Speaking Saturday in response to a question about NSO’s blacklisting by Washington, Foreign Minister Yair Lapid underscored it was a “private company ... not a governmental project”.

Israel’s rules governing “cyber-warfare” were among the world’s strictest, he said.

‘Excellent file’ 

But Israel has pushed back against charges that its evidence justifying the terrorism designations was lacking.

Briefing journalists on Monday, an Israeli security-diplomatic source said investigations had yielded an “excellent file” of evidence linking the groups to the PFLP. 
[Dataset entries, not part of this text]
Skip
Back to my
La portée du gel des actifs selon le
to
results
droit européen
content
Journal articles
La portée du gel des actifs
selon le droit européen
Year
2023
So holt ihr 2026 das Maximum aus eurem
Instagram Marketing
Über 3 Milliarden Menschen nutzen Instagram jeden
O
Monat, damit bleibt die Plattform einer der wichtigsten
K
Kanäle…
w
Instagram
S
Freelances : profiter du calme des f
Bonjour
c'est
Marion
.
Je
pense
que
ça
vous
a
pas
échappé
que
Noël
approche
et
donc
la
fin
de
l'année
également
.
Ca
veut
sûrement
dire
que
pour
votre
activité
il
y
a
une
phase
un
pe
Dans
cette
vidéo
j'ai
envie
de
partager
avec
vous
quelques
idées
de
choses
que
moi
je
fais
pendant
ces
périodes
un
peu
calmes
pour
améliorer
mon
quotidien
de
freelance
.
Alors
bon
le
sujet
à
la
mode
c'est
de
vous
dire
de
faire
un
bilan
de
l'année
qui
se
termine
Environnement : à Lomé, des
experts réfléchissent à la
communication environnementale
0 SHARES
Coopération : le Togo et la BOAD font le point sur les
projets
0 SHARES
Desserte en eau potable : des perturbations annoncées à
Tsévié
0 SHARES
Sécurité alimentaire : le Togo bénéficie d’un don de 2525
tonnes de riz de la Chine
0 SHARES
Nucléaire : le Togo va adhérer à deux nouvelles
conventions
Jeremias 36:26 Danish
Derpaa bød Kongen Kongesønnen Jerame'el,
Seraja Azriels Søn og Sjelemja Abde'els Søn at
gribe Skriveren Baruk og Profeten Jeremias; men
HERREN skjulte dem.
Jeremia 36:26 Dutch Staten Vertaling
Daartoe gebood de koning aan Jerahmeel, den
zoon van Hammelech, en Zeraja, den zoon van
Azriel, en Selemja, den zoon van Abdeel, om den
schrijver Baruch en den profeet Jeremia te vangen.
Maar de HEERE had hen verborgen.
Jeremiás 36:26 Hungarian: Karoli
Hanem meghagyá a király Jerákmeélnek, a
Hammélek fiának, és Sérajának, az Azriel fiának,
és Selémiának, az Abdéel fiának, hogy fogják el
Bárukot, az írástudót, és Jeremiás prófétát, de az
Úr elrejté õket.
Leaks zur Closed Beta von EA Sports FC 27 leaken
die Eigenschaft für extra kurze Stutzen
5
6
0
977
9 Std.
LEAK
The briefing came after several media outlets, including AFP, gained access to a 74-page Israeli evidence dossier compiled in May.
The dossier was first obtained by Israeli outlets +972 Magazine and Local Call. 

It did not appear to contain clear evidence connecting the groups to the PFLP, and was based largely on unsubstantiated statements.
But the Israeli official said Monday: “The assumption that all we have is the dossier from May is simply wrong.

“Source after source indicates that these are the top of the PFLP,” the official said regarding the leadership of the six groups.
The organizations have received European donor funding and EU officials have raised concern about the designations. 

Irish Foreign Minister Simon Coveney told the Jerusalem Post newspaper last week that the EU had “not gotten any credible evidence linking the NGOs to terrorism.”

The Israeli official said different international officials had received different levels of intelligence so far, but that broadly EU governments “understand well that the organizations are not clean”.

“We have begun another round of presenting information to the Europeans,” he said, adding that Israel believed EU donors were victims of a “smoke-screen” and did not know where their taxpayer money was going. 

“We are not accusing the Europeans of funding terror,” the official said.
The defense ministry has said the groups had hosted PFLP meetings, employed “convicted terrorists” and operated as a “lifeline” for the PFLP through “fundraising, money laundering and recruitment of activists”.